The Rewilding Landscape

Rewilding is distinguished from conventional conservation by its emphasis on natural processes rather than human management. Instead of maintaining a fixed conservation state, rewilded landscapes are allowed to develop dynamically, with reintroduced keystone species driving ecological succession.

European rewilding flagship projects span from the Iberian Peninsula (Iberian lynx and imperial eagle recovery) to the Romanian Carpathians (bison and bear restoration) to the Scottish Highlands (Caledonian forest regeneration and beaver reintroduction).

Wildlife Returns and Tourism Responds

The ecological results have exceeded expectations in many areas. European bison numbers have increased from 1,800 in 2000 to over 9,600 in 2025. Iberian lynx populations have grown from 94 individuals in 2002 to over 2,000 today. Eurasian beaver populations across the continent have expanded from scattered remnants to an estimated 1.5 million.

These wildlife recoveries are creating tourism opportunities that did not exist two decades ago. Bison-tracking safaris in Poland’s Bialowieza Forest and Romania’s Southern Carpathians now generate substantial local revenue. Beaver-watching tourism in Scotland has grown from zero to a market worth approximately $4 million annually.

Economic Impact on Rural Communities

Rewilding tourism is providing an economic lifeline to depopulated rural regions. In the Greater Coa Valley of Portugal — one of Rewilding Europe’s flagship areas — tourism revenue has increased 340% since the rewilding program began, driven primarily by wildlife watching and nature photography tourism.

The economic model is particularly powerful because rewilding tourism attracts visitors during seasons when conventional rural tourism is dormant. Wildlife activity peaks in spring and autumn, extending the tourism season beyond the traditional summer peak.

Landowner Resistance and Transition Support

The primary obstacle to scaling rewilding is landowner and agricultural community resistance. Farmers who are asked to convert productive land to wildscape understandably demand economic alternatives. Successful rewilding programs address this by developing tourism enterprises that replace agricultural income.
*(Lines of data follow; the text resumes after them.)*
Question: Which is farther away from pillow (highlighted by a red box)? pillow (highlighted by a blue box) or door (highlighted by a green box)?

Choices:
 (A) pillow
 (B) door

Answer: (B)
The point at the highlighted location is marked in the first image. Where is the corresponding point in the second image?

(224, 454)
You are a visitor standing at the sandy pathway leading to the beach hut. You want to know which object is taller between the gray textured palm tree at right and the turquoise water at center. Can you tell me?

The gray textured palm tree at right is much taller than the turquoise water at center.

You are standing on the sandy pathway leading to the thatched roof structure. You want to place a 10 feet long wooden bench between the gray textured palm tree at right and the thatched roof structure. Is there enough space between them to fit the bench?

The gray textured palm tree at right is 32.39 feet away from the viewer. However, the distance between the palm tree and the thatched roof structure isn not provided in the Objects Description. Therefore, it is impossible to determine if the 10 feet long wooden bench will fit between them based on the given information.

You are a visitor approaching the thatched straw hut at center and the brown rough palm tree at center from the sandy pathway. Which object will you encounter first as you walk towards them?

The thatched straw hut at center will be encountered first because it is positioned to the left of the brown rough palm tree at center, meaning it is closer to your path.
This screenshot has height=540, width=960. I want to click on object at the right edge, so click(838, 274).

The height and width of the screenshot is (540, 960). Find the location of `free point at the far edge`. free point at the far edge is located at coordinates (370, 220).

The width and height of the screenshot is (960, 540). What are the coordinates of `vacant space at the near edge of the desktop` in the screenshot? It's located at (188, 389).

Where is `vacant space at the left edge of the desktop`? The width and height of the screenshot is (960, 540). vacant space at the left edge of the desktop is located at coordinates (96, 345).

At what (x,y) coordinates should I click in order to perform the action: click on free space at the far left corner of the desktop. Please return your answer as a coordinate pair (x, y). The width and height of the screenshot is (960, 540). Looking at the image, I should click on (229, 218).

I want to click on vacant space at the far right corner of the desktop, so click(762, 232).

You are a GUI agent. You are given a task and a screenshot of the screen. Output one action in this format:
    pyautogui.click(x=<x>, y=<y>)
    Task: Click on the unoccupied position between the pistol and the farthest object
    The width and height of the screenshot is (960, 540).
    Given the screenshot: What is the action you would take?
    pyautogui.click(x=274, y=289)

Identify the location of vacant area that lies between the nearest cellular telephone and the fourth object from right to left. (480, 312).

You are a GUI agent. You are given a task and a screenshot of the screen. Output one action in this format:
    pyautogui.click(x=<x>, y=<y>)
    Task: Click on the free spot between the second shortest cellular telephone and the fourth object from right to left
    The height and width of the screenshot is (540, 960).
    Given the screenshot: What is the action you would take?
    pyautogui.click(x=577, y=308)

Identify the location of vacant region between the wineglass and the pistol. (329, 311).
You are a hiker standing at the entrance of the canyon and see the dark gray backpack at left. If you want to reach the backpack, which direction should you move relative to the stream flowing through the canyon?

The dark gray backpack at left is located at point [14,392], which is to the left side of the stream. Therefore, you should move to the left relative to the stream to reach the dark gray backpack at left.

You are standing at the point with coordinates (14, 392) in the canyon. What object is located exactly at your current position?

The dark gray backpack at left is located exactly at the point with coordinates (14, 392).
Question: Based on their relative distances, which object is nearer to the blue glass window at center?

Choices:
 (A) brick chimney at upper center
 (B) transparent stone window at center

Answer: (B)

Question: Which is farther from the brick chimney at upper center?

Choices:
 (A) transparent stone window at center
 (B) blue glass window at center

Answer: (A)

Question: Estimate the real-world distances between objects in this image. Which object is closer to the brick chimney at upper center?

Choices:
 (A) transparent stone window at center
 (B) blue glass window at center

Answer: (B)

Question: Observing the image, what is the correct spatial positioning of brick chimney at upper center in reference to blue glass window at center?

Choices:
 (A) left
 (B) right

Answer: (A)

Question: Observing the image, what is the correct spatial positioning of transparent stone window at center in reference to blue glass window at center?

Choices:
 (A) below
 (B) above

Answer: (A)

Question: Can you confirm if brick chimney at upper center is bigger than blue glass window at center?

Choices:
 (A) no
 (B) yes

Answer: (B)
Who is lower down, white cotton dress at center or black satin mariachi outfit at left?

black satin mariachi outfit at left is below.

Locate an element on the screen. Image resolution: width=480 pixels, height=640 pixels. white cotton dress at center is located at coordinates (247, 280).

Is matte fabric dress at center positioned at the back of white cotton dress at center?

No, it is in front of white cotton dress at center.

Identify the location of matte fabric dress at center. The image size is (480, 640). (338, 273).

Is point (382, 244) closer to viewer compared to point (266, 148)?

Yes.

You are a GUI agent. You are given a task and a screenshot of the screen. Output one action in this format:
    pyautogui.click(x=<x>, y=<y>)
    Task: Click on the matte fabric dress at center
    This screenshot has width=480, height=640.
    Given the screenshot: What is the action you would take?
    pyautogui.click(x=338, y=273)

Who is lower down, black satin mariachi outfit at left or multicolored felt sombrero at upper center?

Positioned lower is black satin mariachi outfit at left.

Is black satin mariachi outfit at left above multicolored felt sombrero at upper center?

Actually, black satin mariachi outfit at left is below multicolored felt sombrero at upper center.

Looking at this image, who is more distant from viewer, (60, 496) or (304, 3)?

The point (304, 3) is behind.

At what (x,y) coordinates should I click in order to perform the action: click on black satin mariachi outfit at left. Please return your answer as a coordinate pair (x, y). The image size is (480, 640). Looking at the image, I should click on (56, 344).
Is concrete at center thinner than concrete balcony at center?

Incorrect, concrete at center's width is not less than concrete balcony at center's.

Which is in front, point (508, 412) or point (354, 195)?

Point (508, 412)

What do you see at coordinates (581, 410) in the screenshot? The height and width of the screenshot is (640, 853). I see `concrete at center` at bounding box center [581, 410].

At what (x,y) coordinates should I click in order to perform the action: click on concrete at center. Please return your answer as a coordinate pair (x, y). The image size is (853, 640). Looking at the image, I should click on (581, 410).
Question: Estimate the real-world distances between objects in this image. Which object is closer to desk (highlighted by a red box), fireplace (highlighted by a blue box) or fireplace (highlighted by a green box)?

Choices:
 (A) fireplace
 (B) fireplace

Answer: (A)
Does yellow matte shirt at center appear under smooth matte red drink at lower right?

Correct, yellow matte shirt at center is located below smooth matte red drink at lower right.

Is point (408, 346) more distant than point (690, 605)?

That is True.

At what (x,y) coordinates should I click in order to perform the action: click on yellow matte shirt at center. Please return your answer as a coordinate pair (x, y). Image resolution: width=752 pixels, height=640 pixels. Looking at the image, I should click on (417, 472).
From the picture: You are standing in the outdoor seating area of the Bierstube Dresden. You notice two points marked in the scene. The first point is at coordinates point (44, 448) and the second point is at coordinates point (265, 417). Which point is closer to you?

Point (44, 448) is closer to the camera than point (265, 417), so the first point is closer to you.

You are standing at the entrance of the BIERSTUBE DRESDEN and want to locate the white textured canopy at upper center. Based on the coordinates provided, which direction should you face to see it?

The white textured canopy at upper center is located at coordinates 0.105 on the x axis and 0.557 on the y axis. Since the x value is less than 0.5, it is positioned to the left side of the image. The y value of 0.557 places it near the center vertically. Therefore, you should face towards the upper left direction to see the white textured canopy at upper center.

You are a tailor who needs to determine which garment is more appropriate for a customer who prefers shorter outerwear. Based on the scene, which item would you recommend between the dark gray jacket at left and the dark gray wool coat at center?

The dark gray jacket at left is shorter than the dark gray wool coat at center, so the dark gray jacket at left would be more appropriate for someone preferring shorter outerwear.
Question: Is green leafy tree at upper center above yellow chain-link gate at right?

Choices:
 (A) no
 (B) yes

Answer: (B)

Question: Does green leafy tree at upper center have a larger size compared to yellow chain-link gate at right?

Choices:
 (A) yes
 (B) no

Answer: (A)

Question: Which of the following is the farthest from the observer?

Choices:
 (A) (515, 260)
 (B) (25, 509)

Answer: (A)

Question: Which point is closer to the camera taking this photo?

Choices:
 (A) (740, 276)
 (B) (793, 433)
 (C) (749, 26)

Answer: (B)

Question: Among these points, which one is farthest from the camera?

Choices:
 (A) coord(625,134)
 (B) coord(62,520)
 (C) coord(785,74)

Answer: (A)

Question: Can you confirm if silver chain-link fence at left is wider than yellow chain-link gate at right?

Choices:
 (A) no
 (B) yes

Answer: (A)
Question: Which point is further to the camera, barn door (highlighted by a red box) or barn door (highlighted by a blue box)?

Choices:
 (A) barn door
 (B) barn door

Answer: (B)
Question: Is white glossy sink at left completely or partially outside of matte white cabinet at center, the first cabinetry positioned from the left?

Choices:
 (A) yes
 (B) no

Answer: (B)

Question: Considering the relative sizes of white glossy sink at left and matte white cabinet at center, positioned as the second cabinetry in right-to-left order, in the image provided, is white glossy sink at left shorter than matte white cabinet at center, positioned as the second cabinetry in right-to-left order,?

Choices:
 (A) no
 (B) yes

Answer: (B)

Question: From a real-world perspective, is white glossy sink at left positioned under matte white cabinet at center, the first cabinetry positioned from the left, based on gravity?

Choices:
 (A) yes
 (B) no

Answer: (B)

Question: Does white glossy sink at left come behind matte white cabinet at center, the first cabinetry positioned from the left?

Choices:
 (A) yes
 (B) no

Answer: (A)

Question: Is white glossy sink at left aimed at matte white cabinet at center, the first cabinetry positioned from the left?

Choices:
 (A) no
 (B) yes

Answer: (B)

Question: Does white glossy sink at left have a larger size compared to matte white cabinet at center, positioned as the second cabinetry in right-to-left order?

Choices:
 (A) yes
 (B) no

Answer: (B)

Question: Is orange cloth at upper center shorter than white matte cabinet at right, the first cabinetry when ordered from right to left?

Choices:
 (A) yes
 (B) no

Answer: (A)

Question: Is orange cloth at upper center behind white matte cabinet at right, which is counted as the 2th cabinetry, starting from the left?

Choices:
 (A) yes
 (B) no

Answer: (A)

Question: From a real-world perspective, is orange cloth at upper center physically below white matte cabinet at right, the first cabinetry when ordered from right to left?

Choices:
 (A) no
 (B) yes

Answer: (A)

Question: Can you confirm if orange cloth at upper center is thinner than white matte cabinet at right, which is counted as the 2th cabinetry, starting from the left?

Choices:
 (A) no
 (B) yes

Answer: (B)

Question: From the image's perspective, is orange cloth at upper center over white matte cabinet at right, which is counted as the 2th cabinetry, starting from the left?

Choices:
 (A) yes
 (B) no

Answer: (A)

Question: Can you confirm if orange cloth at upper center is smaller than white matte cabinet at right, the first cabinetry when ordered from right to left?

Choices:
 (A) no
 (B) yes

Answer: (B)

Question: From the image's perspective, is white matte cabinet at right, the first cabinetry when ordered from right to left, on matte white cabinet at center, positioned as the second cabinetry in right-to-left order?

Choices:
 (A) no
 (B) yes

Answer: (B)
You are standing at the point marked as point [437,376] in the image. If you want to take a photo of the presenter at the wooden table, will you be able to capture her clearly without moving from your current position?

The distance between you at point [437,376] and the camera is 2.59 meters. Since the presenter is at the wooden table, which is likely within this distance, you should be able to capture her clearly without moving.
The EU Common Agricultural Policy is increasingly supporting this transition through agri-environment payments that compensate landowners for rewilding activities. These payments, combined with tourism revenue, are making the economic case for rewilding increasingly compelling.

Outlook

European rewilding is projected to reach 3 million hectares by 2030, creating a continent-wide network of wildlife-rich landscapes that collectively represent a new tourism asset class. The model’s success in Europe is informing rewilding initiatives in South America, East Africa, and Southeast Asia.